▶ [Given passage]:
The blue-grey giant hostas and the expanse of pachysandra came from Myrna.  Together we dug them out of her garden and together we planted them here, where they have thrived.  Although she lives in West Van now, I think her whenever I see them.  Frannie, who also moved west, contributed the dead nettle, a lovely spring plant with yellow flowers, deserving of a better name.  Like Myrna, she had a glorious garden herself. I miss them both but celebrate their presence in these living gifts.

The yellow irises are just about to bloom.  They, like the sedum and the white bleeding heart, were the gift of Marilyn, who thankfully hasn't moved away.  Nor has Mute, who contributed the peonies and the purple dwarf irises which bloomed several weeks ago.  Lilliana's Canada anemones survived the winter and have established themselves here and there like shining beacons.  Again, all of these gifts came from my friends' own truly lovely gardens.  Donna, Jon's Mom, who performs floral embroidery on her garden's small canvas, is represented everywhere as well.

When my eye lights on the rhododendrons and the hydrangeas it is Jon I thank.  He build such perfect acid garden beds that their inhabitants have survived much longer than we might have expected.  Ironically, it is the 25-year-old pink rhododendron which was planted in a completely inauspicious spot which will win this year's Darwin award:  it wintered the cold and cheerfully blooms now outside the studio window.  But, as I have said earlier, not every acid-loving shrub made it.  This watercolour feels sad to me although I am glad I painted this rhodo's youth and vigor,  because we lost it this winter.

▶ [Dataset entries]:
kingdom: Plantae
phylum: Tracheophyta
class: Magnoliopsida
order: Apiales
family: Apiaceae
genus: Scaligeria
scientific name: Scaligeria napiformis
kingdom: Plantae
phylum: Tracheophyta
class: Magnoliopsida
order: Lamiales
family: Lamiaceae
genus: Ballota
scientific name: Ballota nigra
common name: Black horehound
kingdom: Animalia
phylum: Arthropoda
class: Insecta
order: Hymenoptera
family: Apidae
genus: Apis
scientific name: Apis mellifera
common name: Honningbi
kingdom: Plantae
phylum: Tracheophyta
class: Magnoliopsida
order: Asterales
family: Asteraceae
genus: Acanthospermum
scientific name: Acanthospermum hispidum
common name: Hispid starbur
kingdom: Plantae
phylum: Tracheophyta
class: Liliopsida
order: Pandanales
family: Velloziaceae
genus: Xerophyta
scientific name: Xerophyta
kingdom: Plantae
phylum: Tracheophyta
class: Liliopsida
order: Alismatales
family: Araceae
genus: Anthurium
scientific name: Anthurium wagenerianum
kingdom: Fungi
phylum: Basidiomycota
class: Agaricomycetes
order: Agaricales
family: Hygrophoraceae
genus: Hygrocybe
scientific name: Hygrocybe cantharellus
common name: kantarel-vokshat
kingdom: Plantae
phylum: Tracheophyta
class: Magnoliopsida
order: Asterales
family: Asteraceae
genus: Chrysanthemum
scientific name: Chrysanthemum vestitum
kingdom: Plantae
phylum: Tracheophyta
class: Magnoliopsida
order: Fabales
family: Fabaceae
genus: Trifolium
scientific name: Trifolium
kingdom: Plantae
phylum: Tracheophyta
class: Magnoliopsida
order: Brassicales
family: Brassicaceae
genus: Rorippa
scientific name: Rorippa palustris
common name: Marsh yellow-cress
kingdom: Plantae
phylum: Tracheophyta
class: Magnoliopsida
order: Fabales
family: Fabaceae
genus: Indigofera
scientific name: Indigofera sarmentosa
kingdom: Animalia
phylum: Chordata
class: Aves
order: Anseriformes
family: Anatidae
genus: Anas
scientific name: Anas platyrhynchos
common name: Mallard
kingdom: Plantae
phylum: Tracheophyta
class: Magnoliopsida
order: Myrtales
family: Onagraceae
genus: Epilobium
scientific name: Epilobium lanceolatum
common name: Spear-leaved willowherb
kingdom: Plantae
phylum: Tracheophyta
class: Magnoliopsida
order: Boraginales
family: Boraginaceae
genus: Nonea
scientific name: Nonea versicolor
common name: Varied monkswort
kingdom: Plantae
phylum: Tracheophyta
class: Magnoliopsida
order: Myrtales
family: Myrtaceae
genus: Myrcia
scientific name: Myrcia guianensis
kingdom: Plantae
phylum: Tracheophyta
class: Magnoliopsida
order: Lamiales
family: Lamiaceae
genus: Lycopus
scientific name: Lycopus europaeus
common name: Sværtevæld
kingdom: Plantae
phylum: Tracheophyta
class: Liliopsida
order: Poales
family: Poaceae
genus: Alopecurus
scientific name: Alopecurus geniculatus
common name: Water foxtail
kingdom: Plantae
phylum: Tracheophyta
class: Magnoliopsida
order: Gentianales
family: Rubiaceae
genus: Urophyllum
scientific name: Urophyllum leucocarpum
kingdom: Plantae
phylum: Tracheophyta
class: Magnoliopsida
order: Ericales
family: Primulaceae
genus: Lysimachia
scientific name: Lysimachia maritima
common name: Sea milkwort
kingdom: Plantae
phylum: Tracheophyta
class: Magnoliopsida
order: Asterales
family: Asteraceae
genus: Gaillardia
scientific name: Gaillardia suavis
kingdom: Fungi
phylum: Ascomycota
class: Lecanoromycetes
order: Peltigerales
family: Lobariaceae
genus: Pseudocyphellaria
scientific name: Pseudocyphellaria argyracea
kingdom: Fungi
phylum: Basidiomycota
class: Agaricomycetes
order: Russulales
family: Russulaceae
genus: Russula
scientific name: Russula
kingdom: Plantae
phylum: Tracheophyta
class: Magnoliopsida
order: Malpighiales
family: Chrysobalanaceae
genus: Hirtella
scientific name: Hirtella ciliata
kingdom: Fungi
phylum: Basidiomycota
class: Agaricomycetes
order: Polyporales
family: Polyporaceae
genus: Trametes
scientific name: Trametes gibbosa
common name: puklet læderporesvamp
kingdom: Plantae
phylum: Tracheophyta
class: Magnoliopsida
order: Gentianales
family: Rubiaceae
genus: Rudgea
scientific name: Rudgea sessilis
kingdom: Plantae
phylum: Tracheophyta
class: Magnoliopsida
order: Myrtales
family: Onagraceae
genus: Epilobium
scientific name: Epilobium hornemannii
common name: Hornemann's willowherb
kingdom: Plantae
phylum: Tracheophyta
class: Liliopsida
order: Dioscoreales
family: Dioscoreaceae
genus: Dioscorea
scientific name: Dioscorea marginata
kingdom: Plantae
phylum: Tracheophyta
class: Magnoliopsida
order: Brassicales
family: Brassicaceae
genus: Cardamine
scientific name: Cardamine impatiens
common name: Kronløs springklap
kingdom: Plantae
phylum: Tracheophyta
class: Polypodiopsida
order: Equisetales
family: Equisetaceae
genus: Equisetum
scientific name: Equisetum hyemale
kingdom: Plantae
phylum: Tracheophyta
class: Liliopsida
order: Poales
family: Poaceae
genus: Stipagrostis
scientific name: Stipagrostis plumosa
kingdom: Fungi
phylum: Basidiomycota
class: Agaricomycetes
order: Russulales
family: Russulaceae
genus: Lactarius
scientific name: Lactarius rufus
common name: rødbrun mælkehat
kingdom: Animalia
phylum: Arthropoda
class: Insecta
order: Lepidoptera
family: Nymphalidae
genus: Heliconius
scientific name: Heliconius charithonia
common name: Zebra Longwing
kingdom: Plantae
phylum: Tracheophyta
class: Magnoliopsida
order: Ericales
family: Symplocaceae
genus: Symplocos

▶ [Set exercise]: Rewrite the garden passage from "The blue-grey giant" to "these living gifts.", swapping "pachysandra" for "periwinkle". The material after the garden passage isn't needed here.

▶ [Solved exercise]:
The blue-grey giant hostas and the expanse of periwinkle came from Myrna.  Together we dug them out of her garden and together we planted them here, where they have thrived.  Although she lives in West Van now, I think her whenever I see them.  Frannie, who also moved west, contributed the dead nettle, a lovely spring plant with yellow flowers, deserving of a better name.  Like Myrna, she had a glorious garden herself. I miss them both but celebrate their presence in these living gifts.